Commutative integral domain with d.c.c. is a field [duplicate]
If $R$ is a commutative integral domain and it also satisfies descending chain condition on its ideals then how will we show that such ring $R$ will be a field?
If we assume that $R$ has a unit $1_R$ which acts as a multiplicative identity element, i.e. $1_Rs = s1_R = s$ for all $s \in R$, which seems to be the typical assumption according to this widipedia article, then we can argue as follows:
For any $0 \ne a \in R$, consider the principal ideals $a^iR = \langle a^i \rangle$. Since $a^{n + 1}r = a^n(ar)$ for any $r \in R$, we have $a^{n + 1}R \subseteq a^nR$; thus we have a descending chain of ideals
$aR \supseteq a^2r \supseteq . . . \supseteq a^nR \supseteq a^{n + 1}R \supseteq . . . , \tag{1}$
which must stabilize since $R$ is Artinian.
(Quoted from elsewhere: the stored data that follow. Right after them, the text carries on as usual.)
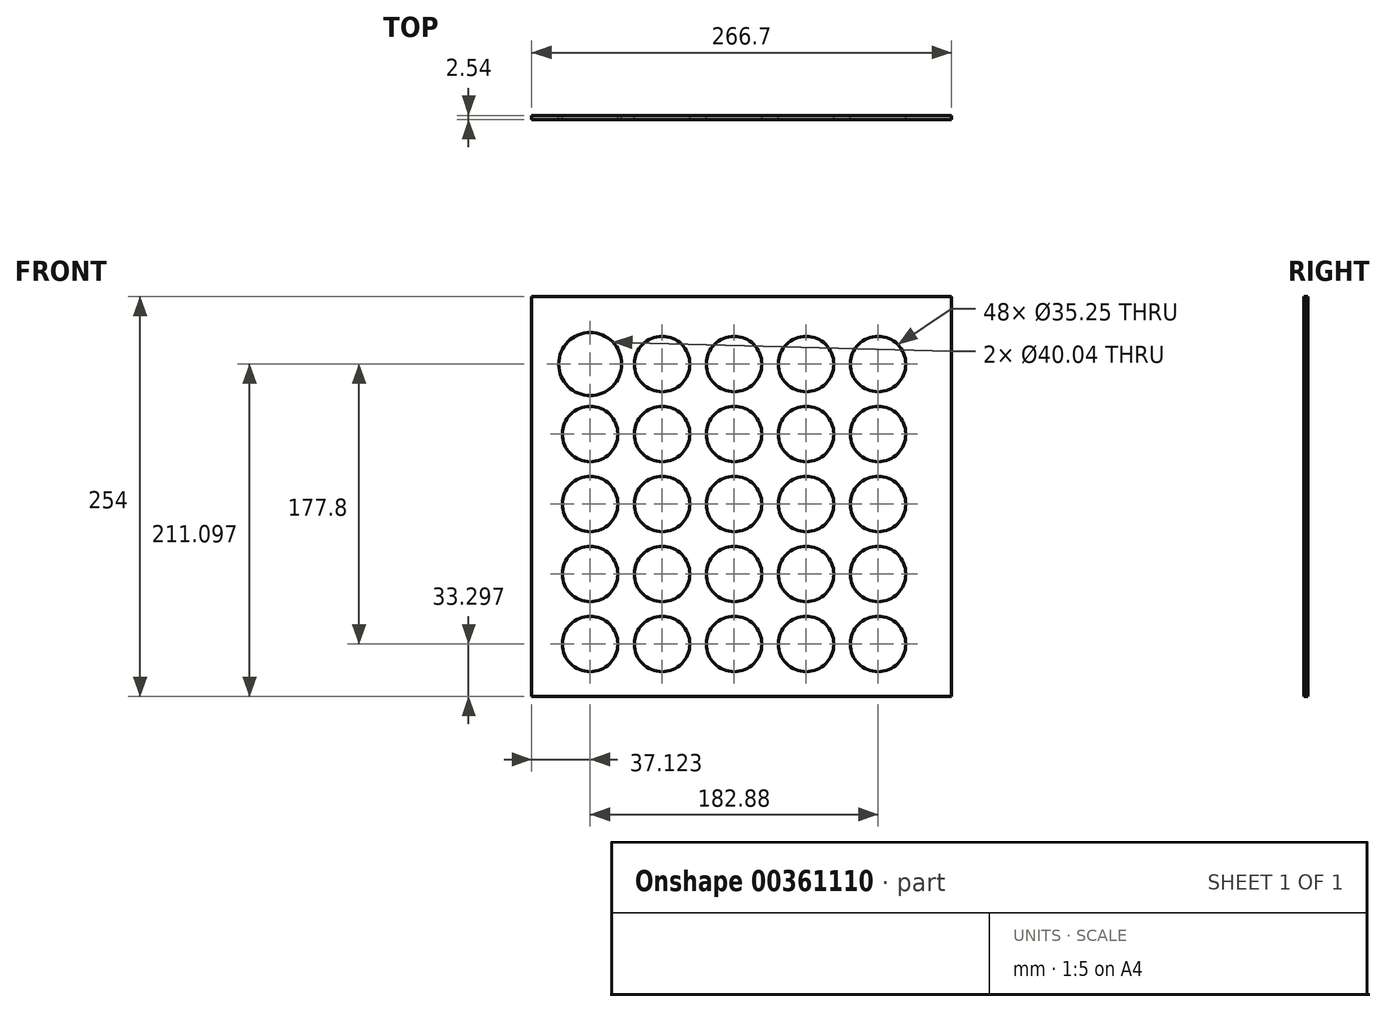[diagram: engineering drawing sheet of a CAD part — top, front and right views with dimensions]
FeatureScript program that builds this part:
annotation { "Feature Type Name" : "Feature", "Feature Type Description" : "" }
export const myFeature = defineFeature(function(context is Context, id is Id, definition is map)
    precondition{}
    {
        {
            var Q0;
            Q0=qCreatedBy(makeId("Front.planeOp"),FACE);
            var sketch = newSketch(context, id + "F0", { "sketchPlane" : qUnion([Q0])});
            skLineSegment(sketch, "E0.bottom", {"start": v(-105.95, 167.4) * mm, "end": v(160.75, 167.4) * mm});
            skLineSegment(sketch, "E0.top", {"start": v(-105.95, -86.6) * mm, "end": v(160.75, -86.6) * mm});
            skLineSegment(sketch, "E0.left", {"start": v(-105.95, 167.4) * mm, "end": v(-105.95, -86.6) * mm});
            skLineSegment(sketch, "E0.right", {"start": v(160.75, 167.4) * mm, "end": v(160.75, -86.6) * mm});
            skCircle(sketch, "E1", {"center": v(-68.83, 124.5) * mm, "radius": 20.02 * mm});
            skCircle(sketch, "E2", {"center": v(-68.83, 124.5) * mm, "radius": 17.62 * mm});
            skCircle(sketch, "E3.0.1.0", {"center": v(-68.83, 80.06) * mm, "radius": 17.62 * mm});
            skCircle(sketch, "E3.0.2.0", {"center": v(-68.83, 35.6) * mm, "radius": 17.62 * mm});
            skCircle(sketch, "E3.0.3.0", {"center": v(-68.83, -8.84) * mm, "radius": 17.62 * mm});
            skCircle(sketch, "E3.0.4.0", {"center": v(-68.83, -53.3) * mm, "radius": 17.62 * mm});
            skCircle(sketch, "E3.1.0.0", {"center": v(-23.1, 124.5) * mm, "radius": 17.62 * mm});
            skCircle(sketch, "E3.1.1.0", {"center": v(-23.1, 80.06) * mm, "radius": 17.62 * mm});
            skCircle(sketch, "E3.1.2.0", {"center": v(-23.1, 35.6) * mm, "radius": 17.62 * mm});
            skCircle(sketch, "E3.1.3.0", {"center": v(-23.1, -8.84) * mm, "radius": 17.62 * mm});
            skCircle(sketch, "E3.1.4.0", {"center": v(-23.1, -53.3) * mm, "radius": 17.62 * mm});
            skCircle(sketch, "E3.2.0.0", {"center": v(22.61, 124.5) * mm, "radius": 17.62 * mm});
            skCircle(sketch, "E3.2.1.0", {"center": v(22.61, 80.06) * mm, "radius": 17.62 * mm});
            skCircle(sketch, "E3.2.2.0", {"center": v(22.61, 35.6) * mm, "radius": 17.62 * mm});
            skCircle(sketch, "E3.2.3.0", {"center": v(22.61, -8.84) * mm, "radius": 17.62 * mm});
            skCircle(sketch, "E3.2.4.0", {"center": v(22.61, -53.3) * mm, "radius": 17.62 * mm});
            skCircle(sketch, "E3.3.0.0", {"center": v(68.33, 124.5) * mm, "radius": 17.62 * mm});
            skCircle(sketch, "E3.3.1.0", {"center": v(68.33, 80.06) * mm, "radius": 17.62 * mm});
            skCircle(sketch, "E3.3.2.0", {"center": v(68.33, 35.6) * mm, "radius": 17.62 * mm});
            skCircle(sketch, "E3.3.3.0", {"center": v(68.33, -8.84) * mm, "radius": 17.62 * mm});
            skCircle(sketch, "E3.3.4.0", {"center": v(68.33, -53.3) * mm, "radius": 17.62 * mm});
            skCircle(sketch, "E3.4.0.0", {"center": v(114.05, 124.5) * mm, "radius": 17.62 * mm});
            skCircle(sketch, "E3.4.1.0", {"center": v(114.05, 80.06) * mm, "radius": 17.62 * mm});
            skCircle(sketch, "E3.4.2.0", {"center": v(114.05, 35.6) * mm, "radius": 17.62 * mm});
            skCircle(sketch, "E3.4.3.0", {"center": v(114.05, -8.84) * mm, "radius": 17.62 * mm});
            skCircle(sketch, "E3.4.4.0", {"center": v(114.05, -53.3) * mm, "radius": 17.62 * mm});
            skLineSegment(sketch, "E3.direction1", {"start": v(-68.83, 124.5) * mm, "end": v(-23.1, 124.5) * mm, "construction": true});
            skLineSegment(sketch, "E3.direction2", {"start": v(-68.83, 124.5) * mm, "end": v(-68.83, 80.06) * mm, "construction": true});
            skSolve(sketch);
        }
        {
            var Q0;
            Q0=qSketchRegion(id+"F0",true);
            extrude(context, id + "F1", {"entities" : qUnion([Q0]), "depth" : 2.54 * mm});
        }
        {
            var Q0;
            Q0=qSketchRegion(id+"F0",true);
            extrude(context, id + "F2", {"entities" : qUnion([Q0]), "operationType" : NewBodyOperationType.ADD, "depth" : 1.27 * mm});
        }
        {
            var Q0;
            Q0=makeQuery(id+"F0.imprint","IMPRINT",FACE,{"disambiguationData":[TD([[makeQuery(id+"F0.imprint","IMPRINT",EDGE,{"derivedFrom":sQuery(id+"F0.wireOp",EDGE,"E0.bottom")}),-1.0]])]});
            extrude(context, id + "F3", {"entities" : qUnion([Q0]), "depth" : 0.25 * mm});
        }
    });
Thus we can assume
$a^{m + 1}R = a^mR \tag{2}$
for some positive integer $m$. Then since $a^m = a^m1_R \in a^mR$, there must exist $s \in R$ with
$a^{m + 1}s = a^m, \tag{3}$
or
$a^m(1_R - as) = 0. \tag{4}$
Using the ID properties of $R$, this yields
$as = 1_R, \tag{5}$
since $a \ne 0 \Rightarrow a^m \ne 0$, again since $R$ is an integral domain. We have shown that every $0 \ne a \in R$ has a multiplicative inverse; hence, $R$ is a field. QED
Hope this helps. Cheerio,
and as always,
Fiat Lux!!!